Monitoring of the Shewhart I-chart statistic (top), EWMA with (
In summary, these results show that the GLR chart, with a nonparametric detection threshold, outperforms the others by adequately detecting anomalies. We have shown that the GLR control chart is preferable for detecting a wide range of shift sizes, because control charts require specification of several chart design parameters by the user, making their design more complicated. Compared to other solutions, it presents the highest detection rate and reduces considerably the false alarms.
Conclusion
This study reports the development of an anomaly detection approach for monitoring abnormal daily demands at PED of Lille Hospital, France. This methodology combines an ARMA model with GLR test. The selected time series model was an ARMA (1,1) model, this latter was used as the model framework of the developed model. To monitor abnormal patient demands at the PED, we applied the GLR test to the residuals obtained from the selected ARMA model. Two case studies has been used to validate the proposed approach. Results demonstrated that the proposed methodology (ARMA-based GLR) shows a good performance compared to the other tested methods (Shewhart and EWMA monitoring charts).
The detection of strain situations in hospital emergency departments allows improving the care activity control and avoiding stressful conditions such that patient need and internal resources can be best managed. The early detection of these abnormal situations will also help the ED staff to prepare for absorbing the unusual rise in daily patient attendances at the ED without reducing the quality care of these latter. Therefore, the information provided by the presented anomaly-detection methodology can be used to optimize the performance of EDs.

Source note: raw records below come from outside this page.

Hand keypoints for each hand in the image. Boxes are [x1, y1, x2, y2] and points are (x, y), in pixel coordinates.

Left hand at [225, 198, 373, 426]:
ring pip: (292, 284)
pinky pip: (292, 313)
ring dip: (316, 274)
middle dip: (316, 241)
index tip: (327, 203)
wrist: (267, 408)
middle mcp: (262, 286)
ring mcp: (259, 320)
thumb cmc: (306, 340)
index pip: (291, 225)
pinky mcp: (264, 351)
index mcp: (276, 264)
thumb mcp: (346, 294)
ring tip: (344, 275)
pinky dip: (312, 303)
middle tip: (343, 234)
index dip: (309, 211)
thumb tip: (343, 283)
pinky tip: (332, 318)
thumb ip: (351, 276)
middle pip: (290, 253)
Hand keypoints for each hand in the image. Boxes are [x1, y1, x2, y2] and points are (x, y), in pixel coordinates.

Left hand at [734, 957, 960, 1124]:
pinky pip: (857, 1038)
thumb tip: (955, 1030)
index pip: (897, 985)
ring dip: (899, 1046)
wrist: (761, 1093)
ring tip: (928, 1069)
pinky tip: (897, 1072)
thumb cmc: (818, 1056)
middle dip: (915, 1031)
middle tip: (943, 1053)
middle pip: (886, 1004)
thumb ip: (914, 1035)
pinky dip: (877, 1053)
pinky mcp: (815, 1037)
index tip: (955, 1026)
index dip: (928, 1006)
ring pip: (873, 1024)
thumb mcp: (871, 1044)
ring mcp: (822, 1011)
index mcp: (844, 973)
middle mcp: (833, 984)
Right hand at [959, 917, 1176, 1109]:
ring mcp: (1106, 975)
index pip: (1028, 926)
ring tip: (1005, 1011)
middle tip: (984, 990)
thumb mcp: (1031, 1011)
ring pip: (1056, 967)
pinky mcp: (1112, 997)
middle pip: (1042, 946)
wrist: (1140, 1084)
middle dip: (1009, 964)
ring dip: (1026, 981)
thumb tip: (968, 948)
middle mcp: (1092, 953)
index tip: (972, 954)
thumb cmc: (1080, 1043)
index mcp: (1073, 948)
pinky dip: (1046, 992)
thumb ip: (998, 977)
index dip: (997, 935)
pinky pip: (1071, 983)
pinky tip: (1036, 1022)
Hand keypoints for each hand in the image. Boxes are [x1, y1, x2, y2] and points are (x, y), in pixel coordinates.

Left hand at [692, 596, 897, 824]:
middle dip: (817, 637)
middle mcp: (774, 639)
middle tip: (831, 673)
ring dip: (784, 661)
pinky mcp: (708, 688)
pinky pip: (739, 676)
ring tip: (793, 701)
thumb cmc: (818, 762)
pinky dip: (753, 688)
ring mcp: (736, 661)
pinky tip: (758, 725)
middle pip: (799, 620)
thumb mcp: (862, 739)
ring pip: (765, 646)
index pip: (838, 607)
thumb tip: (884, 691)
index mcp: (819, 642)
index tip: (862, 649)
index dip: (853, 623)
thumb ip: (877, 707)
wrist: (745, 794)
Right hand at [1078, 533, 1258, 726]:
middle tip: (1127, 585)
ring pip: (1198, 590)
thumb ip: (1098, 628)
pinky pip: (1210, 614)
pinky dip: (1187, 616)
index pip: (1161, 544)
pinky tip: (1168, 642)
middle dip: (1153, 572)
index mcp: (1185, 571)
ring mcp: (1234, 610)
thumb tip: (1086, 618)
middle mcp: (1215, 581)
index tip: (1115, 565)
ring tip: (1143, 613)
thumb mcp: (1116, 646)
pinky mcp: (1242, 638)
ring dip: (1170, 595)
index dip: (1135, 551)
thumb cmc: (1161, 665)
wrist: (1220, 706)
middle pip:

To further improve patient flow management at hospital EDs, we plan to develop an approach to forecast daily ED visits by incorporating explanatory variables, such as meteorological measurements (e.g. temperature) and epidemic events. Toward this end, the ARMA models with external inputs could be used. Indeed, an accurate forecast of patient flow provides relevant information about the future trends of ED demands, facilitating the planning of nursing rosters and staff allocation within the ED and assisting in bed occupancy prediction. Further, it will be interesting to combine forecasting and anomaly detection and investigate whether improved forecasting can enhance anomaly detection. This is a topic for future research.
Footnotes
Declaration of conflicting interests
The author(s) declared no potential conflicts of interest with respect to the research, authorship, and/or publication of this article.
Funding
The author(s) received no financial support for the research, authorship, and/or publication of this article.
Ethical approval
The authors declare that this study does not involve human subjects, human materials, and human data. The authors confirm here that all datasets used in this work do not need any bio-ethical approval since they have already been anonymized by the PDE before making them available to the authors.